What can Government learn from this? 

There are clear transferable lessons to be learnt from our experience in supporting the UK lung cancer research ecosystem.  

  • Clear diagnosis of the problem: Through our strategy process, we identified the weaknesses in the lung cancer research ecosystem – and set ourselves on the path to tackle them. Without taking time to make a clear diagnosis of the barriers to achieving your mission, you cannot strategically target investment and galvanise partners around the solutions.  
  • Time and patience: To deliver on the ambition a mission sets, it must be backed by long-term sustained investment, at scale. In lung cancer this sustained investment has been central in building and maintaining the communities, connections and leadership that are driving the change we needed. 
  • Clear evaluation: By taking a data-driven approach supported by expert review, and committing to act on what the evaluation says, you ensure that energy and investment is still centred around your objectives, and that resources are invested where they have the most potential for impact. 
  • Partnership: Collaboration is at the heart of our mission-driven approach, ensuring that the impact of our funding is greater than the sum of its parts. International partnerships such as Cancer Grand Challenges enable global, interdisciplinary teams to take on the toughest challenges in cancer, while collaborations with industry such as those we foster through Cancer Research Horizons are critical to harness the translational power needed to bring progress to patients. 

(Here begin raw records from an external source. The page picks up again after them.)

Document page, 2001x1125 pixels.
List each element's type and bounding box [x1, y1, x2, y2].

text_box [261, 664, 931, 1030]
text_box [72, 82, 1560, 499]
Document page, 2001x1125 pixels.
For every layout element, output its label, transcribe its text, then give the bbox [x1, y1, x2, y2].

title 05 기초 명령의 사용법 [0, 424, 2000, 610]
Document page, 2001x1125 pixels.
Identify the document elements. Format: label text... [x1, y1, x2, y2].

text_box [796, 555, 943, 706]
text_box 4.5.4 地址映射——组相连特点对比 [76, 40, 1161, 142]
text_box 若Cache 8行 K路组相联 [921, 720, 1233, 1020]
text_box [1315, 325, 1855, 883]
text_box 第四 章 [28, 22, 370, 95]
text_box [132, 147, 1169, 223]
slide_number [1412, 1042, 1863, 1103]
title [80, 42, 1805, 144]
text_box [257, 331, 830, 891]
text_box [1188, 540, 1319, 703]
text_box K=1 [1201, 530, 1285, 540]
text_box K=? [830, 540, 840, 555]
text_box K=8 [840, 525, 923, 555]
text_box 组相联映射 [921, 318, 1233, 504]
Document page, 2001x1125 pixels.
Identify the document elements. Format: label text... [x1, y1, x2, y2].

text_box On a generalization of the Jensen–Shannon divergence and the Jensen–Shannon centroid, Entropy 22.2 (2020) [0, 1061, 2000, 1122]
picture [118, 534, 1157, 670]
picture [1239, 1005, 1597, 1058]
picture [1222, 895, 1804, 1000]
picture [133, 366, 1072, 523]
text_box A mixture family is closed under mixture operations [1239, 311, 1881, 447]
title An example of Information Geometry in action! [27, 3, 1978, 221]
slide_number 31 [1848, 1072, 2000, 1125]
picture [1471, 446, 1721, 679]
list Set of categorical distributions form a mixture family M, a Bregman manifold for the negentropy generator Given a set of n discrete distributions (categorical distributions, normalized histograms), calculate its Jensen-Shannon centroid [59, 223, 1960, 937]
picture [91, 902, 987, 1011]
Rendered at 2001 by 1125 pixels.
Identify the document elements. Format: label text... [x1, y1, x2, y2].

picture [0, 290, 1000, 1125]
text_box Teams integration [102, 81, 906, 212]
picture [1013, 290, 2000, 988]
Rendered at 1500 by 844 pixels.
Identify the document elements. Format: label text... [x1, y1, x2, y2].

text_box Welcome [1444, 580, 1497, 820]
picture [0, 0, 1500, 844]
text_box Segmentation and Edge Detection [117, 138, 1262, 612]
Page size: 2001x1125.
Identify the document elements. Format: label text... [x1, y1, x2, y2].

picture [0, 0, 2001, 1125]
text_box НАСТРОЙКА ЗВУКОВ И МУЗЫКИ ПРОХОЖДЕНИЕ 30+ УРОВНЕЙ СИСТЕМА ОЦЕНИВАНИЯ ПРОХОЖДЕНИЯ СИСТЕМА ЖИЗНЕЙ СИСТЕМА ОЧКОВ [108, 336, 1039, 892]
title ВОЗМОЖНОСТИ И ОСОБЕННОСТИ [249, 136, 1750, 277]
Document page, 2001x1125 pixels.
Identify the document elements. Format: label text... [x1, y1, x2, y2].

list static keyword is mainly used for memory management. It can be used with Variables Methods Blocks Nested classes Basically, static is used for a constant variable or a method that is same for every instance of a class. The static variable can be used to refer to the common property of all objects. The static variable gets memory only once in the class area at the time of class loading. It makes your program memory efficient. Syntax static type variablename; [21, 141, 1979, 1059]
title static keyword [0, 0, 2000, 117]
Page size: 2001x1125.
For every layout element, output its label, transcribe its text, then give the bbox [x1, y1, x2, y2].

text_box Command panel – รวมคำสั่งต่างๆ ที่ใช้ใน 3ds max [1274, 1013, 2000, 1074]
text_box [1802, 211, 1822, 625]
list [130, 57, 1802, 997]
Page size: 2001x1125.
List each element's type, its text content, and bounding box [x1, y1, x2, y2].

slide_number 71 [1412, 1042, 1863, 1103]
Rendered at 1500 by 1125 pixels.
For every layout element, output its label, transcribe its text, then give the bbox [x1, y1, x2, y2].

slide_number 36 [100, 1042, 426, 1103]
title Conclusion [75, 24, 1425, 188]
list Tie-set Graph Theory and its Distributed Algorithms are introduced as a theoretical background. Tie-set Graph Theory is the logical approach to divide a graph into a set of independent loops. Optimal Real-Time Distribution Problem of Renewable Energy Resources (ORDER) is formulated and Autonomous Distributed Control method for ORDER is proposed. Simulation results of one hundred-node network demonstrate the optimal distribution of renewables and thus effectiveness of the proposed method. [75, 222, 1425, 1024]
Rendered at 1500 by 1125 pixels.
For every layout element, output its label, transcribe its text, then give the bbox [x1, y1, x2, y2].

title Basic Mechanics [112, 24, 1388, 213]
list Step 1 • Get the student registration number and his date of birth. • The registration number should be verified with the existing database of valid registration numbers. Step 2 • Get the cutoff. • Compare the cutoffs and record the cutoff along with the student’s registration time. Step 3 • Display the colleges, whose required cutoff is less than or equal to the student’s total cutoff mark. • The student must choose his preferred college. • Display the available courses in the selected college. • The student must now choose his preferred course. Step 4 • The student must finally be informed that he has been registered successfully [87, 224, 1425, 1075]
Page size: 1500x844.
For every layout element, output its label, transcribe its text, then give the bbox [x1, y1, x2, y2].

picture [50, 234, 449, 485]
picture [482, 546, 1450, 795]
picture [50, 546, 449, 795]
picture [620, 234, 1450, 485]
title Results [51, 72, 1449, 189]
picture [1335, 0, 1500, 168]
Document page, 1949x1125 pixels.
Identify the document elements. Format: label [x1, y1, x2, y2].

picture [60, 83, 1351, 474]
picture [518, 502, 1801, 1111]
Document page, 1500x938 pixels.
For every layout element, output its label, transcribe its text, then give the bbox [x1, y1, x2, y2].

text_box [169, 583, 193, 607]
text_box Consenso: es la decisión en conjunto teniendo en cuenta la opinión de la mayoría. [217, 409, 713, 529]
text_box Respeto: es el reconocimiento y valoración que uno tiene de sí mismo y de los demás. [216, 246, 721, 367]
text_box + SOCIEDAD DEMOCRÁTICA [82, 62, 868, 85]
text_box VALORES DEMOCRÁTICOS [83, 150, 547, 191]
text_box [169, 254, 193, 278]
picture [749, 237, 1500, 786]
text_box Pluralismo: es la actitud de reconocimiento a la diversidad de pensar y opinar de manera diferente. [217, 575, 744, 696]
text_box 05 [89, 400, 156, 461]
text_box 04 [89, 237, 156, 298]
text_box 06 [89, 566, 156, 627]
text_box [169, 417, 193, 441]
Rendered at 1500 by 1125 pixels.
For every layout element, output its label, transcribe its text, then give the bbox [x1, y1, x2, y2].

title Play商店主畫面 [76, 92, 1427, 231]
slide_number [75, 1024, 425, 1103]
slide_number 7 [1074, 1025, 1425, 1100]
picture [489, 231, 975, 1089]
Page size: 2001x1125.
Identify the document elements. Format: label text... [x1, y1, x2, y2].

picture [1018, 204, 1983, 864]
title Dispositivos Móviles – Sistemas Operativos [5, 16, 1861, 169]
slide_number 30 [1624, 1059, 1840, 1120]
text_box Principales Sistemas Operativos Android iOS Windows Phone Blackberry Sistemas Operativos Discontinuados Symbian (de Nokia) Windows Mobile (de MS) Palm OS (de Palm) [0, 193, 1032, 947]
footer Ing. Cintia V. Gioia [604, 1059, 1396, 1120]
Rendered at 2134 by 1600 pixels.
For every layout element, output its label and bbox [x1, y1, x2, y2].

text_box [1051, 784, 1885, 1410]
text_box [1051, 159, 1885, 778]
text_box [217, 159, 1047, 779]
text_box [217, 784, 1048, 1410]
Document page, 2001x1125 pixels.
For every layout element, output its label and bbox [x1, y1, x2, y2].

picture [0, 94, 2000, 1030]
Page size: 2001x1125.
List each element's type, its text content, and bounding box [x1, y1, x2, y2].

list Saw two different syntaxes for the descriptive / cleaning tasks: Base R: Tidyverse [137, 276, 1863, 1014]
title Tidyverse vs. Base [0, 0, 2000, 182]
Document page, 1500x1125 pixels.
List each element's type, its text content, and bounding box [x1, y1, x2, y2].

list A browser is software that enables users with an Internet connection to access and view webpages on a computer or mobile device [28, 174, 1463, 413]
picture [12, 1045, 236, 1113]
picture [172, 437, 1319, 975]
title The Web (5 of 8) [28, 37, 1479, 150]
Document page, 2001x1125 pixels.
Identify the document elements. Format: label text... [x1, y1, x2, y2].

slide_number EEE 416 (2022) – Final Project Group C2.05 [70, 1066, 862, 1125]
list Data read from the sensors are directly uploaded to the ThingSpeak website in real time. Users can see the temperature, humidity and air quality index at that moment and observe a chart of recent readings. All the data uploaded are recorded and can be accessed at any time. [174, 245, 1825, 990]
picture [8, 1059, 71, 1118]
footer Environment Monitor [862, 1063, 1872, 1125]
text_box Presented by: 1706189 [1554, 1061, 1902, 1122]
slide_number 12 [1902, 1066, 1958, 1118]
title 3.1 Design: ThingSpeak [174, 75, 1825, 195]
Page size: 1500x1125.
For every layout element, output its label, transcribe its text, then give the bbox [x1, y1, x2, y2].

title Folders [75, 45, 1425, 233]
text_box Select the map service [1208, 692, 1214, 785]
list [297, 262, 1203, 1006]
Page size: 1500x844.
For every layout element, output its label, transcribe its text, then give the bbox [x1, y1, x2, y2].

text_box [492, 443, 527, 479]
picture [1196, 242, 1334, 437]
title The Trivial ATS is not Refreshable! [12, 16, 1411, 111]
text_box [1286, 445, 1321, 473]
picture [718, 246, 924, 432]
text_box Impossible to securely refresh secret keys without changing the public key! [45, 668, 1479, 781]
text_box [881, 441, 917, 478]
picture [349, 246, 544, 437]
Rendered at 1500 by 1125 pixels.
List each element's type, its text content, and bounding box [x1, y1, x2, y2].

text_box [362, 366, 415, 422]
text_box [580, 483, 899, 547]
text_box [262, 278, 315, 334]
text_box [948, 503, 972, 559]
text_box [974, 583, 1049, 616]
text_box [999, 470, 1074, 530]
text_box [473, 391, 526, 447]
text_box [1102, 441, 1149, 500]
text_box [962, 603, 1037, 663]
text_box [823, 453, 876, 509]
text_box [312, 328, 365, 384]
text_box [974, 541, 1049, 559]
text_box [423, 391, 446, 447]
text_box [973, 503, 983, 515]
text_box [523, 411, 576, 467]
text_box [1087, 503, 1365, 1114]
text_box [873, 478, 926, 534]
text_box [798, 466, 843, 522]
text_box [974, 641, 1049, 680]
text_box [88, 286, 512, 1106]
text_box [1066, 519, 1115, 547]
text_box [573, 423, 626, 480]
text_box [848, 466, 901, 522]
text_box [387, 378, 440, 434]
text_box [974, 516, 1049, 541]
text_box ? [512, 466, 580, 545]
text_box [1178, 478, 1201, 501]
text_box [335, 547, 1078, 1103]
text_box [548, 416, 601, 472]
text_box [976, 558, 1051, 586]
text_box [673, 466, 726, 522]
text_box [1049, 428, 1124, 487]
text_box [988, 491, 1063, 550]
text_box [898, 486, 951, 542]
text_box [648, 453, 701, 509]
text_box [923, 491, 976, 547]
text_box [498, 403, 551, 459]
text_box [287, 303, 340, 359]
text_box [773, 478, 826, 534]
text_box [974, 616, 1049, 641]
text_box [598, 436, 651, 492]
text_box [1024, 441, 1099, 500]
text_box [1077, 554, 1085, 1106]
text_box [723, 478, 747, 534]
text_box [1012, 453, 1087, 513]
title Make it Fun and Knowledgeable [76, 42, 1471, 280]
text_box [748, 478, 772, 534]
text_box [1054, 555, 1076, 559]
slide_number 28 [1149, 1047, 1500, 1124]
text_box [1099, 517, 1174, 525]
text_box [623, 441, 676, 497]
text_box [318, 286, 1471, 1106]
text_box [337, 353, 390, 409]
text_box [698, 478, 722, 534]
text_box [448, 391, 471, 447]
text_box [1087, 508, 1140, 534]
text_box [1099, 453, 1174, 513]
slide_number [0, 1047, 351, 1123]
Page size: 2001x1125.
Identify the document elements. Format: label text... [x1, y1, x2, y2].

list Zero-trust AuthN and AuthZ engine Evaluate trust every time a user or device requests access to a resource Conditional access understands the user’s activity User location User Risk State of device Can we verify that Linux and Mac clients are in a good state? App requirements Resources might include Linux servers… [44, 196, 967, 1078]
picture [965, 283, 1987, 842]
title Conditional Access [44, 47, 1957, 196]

What’s next for our mission?

We have made enormous progress in lung cancer research over the last ten years, but the job is not done. Lung cancer remains by far the most common cause of cancer death in the UK. So, as our latest investment demonstrates, Cancer Research UK will remain focused on this area, pushing knowledge and innovations through to inform prevention, detection and treatment in the future.  

We now need to capitalise on our transformation of the lung cancer R&D landscape. We need to translate discoveries from the lab bench to the patient bedside to deliver lifesaving tests and treatments for patients, go further with prevention, and tackle the inequalities that are prevalent in lung cancer outcomes.  

We will drive mission-based action across all of our cancers of unmet need to ensure that we beat cancer for everyone. Different approaches will be needed in different cancer sites, with an approach bespoke to the community and the challenges that they face. 

Our success in lung cancer shows the impact that dedicated investment and targeted activities can have on areas of strategic priority. It demonstrates the important link between research and patient impact. And it provides lessons for Government on how to make their missions a success.